== What the task requires ==
For the word "index", report how many lines of the records below contain it, and nothing more.
(Information)
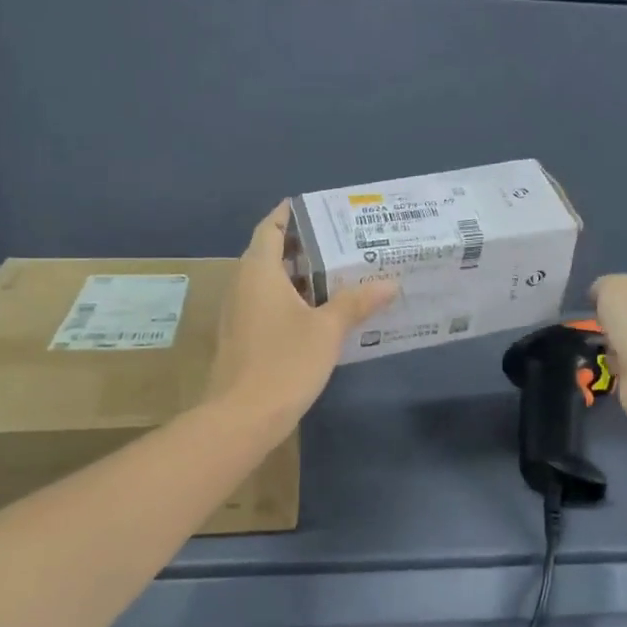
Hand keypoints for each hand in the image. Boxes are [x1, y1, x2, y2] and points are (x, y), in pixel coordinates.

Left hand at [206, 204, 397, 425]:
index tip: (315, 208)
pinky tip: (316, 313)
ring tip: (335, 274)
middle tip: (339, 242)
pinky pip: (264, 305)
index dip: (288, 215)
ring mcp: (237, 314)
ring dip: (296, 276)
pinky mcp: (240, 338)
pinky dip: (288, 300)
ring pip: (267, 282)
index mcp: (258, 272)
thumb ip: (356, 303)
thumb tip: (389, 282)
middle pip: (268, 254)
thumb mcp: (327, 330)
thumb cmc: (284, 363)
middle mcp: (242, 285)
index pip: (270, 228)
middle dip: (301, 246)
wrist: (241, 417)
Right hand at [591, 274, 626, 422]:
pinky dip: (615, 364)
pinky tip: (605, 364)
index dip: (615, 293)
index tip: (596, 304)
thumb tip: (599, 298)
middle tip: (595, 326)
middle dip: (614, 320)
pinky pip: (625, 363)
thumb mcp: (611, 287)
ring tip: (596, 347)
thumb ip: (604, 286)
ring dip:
(End Information)
== Response ==
6